**ACTIVITY:** Extract everything from "## Bag-of-words approach" down to "special characters, etc." in the text preprocessing page below, copying it word for word.

=== EXTRACT PROVIDED ===

# 4. Text data and preprocessing

Most of the recent impressive advances in machine learning and artificial intelligence have emerged in the field of natural language processing. In addition to simpler tasks such as sentiment analysis or text classification, there has been considerable progress in more advanced tasks such as translation and question answering. Text processing involves several unique techniques and methods, which we shall look at next.

## Bag-of-words approach

In natural language processing tasks, the original data is typically in the form of strings, or a list of strings. Neural networks cannot process strings directly, so they need to be converted to arrays consisting of numerical values. This preprocessing usually consists of a succession of distinct steps:

* *Text standardization*: convert everything to lowercase, remove punctuation and other special characters, etc.
* *Tokenization*: split the text into separate units or **tokens** (words, characters, N-grams ...), and set up a vocabulary
* *Vectorization*: associate a numerical vector with each of the tokens in the vocabulary

To investigate an example of implementing these methods, we use the well-known IMDB movie review dataset, that can be downloaded from [the Stanford page of Andrew Maas](https://ai.stanford.edu/~amaas/data/sentiment/). The movie reviews are contained in two folders: one for training samples and one for testing. These folders contain additional subfolders "pos" and "neg" with samples corresponding to their sentiment; note that the train directory contains an extra subfolder "unsup", which is unnecessary for this purpose and should be removed before continuing.   

In [16]:
from tensorflow import keras

batch_size = 32

train_ds = keras.utils.text_dataset_from_directory( 
    '../../aclImdb/train/', 
    validation_split=0.2, 
    subset="training", 
    seed=123,
    batch_size=batch_size)

val_ds = keras.utils.text_dataset_from_directory( 
    '../../aclImdb/train/', 
    validation_split=0.2, 
    subset="validation", 
    seed=123, # same seed as above!

=== RECORD EXCERPTS ===

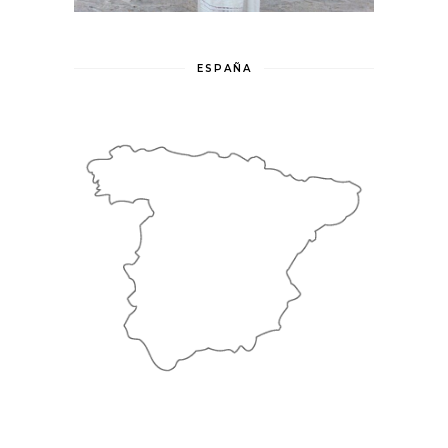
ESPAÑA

===
=== RECORD EXCERPTS ===

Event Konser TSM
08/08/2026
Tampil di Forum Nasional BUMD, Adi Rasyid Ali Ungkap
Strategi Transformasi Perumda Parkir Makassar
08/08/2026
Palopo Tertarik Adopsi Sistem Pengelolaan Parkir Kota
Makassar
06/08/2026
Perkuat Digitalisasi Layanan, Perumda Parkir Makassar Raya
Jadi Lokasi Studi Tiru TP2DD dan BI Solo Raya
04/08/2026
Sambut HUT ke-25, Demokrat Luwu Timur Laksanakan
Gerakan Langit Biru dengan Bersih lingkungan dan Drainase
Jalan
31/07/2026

===
=== RECORD EXCERPTS ===

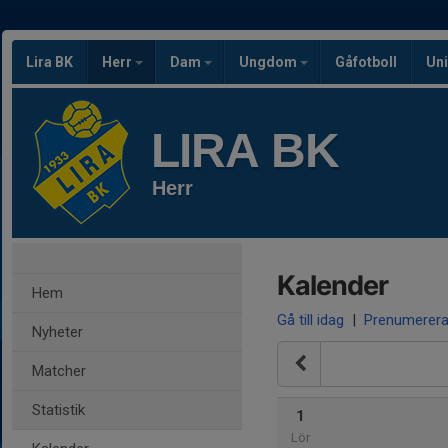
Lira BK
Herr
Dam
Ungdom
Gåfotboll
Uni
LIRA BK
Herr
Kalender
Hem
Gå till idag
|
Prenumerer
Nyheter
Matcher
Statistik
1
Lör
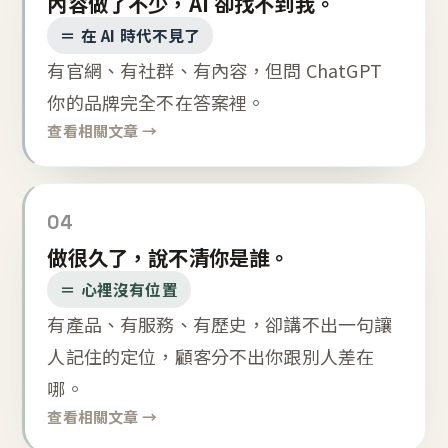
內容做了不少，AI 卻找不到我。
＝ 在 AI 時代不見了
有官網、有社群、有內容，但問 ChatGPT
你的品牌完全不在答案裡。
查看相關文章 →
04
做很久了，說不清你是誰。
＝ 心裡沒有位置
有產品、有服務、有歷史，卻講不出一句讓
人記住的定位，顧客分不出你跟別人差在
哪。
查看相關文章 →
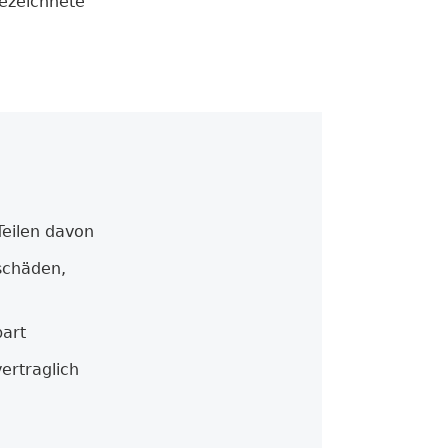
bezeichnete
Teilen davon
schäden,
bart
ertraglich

===

**EXERCISE SOLUTION:**
## Bag-of-words approach

In natural language processing tasks, the original data is typically in the form of strings, or a list of strings. Neural networks cannot process strings directly, so they need to be converted to arrays consisting of numerical values. This preprocessing usually consists of a succession of distinct steps:

* *Text standardization*: convert everything to lowercase, remove punctuation and other special characters, etc.